╭─ INFORMATION SHOWN

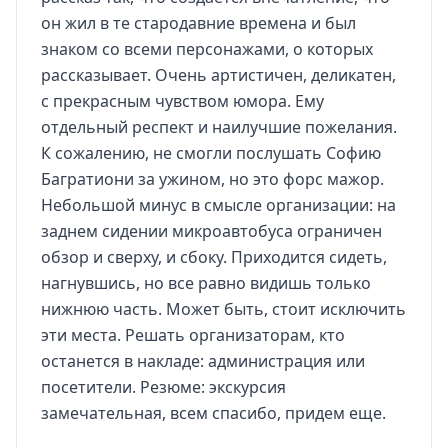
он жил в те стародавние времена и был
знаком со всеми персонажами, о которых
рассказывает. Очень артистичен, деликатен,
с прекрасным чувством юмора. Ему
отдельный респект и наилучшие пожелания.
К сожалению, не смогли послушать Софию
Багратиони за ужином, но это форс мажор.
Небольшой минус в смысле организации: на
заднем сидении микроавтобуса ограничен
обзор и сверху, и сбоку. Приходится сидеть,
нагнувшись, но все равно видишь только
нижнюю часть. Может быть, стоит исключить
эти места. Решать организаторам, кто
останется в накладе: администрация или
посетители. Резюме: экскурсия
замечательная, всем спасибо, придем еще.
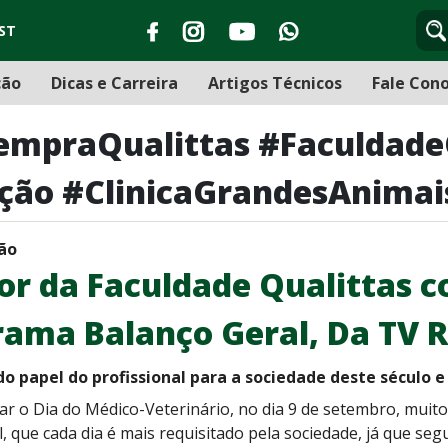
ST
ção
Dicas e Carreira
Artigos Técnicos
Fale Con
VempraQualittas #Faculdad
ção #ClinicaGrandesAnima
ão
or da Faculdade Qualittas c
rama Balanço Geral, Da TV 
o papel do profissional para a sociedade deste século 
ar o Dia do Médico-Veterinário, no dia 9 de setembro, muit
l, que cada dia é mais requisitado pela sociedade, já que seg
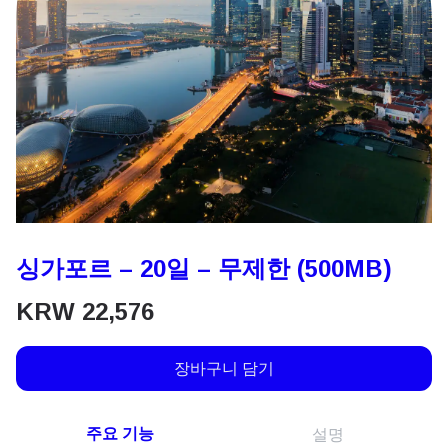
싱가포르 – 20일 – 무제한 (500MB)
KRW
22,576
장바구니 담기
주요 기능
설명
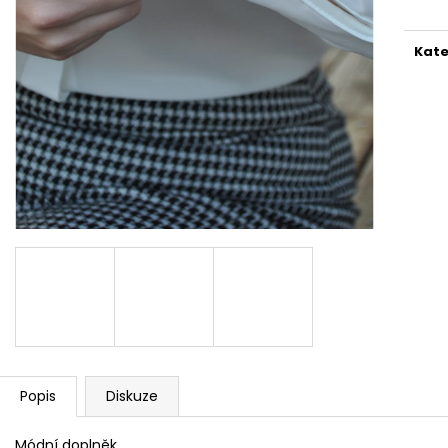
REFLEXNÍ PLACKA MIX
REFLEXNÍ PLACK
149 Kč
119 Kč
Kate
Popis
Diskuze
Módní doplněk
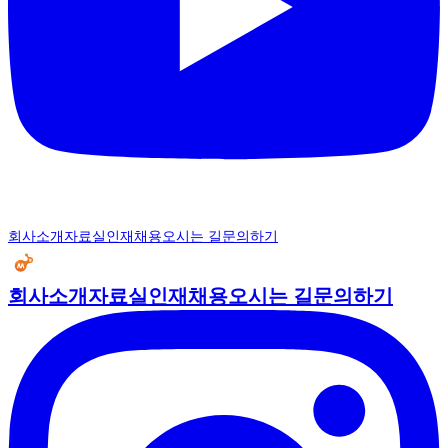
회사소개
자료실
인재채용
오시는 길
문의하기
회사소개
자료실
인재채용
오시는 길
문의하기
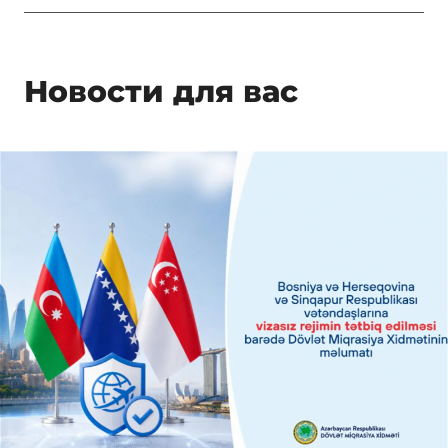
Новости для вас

╰─

WORK TASK: Edit the listing above so that every "Kč" becomes "CZK", with all other text unchanged and the pictures left out.

EXERCISE ANSWER:
он жил в те стародавние времена и был
знаком со всеми персонажами, о которых
рассказывает. Очень артистичен, деликатен,
с прекрасным чувством юмора. Ему
отдельный респект и наилучшие пожелания.
К сожалению, не смогли послушать Софию
Багратиони за ужином, но это форс мажор.
Небольшой минус в смысле организации: на
заднем сидении микроавтобуса ограничен
обзор и сверху, и сбоку. Приходится сидеть,
нагнувшись, но все равно видишь только
нижнюю часть. Может быть, стоит исключить
эти места. Решать организаторам, кто
останется в накладе: администрация или
посетители. Резюме: экскурсия
замечательная, всем спасибо, придем еще.
ST
ção
Dicas e Carreira
Artigos Técnicos
Fale Con
VempraQualittas #Faculdad
ção #ClinicaGrandesAnima
ão
or da Faculdade Qualittas c
rama Balanço Geral, Da TV 
o papel do profissional para a sociedade deste século 
ar o Dia do Médico-Veterinário, no dia 9 de setembro, muit
l, que cada dia é mais requisitado pela sociedade, já que seg
싱가포르 – 20일 – 무제한 (500MB)
KRW
22,576
장바구니 담기
주요 기능
설명
REFLEXNÍ PLACKA MIX
REFLEXNÍ PLACK
149 CZK
119 CZK
Kate
Popis
Diskuze
Módní doplněk
회사소개
자료실
인재채용
오시는 길
문의하기
회사소개
자료실
인재채용
오시는 길
문의하기
Новости для вас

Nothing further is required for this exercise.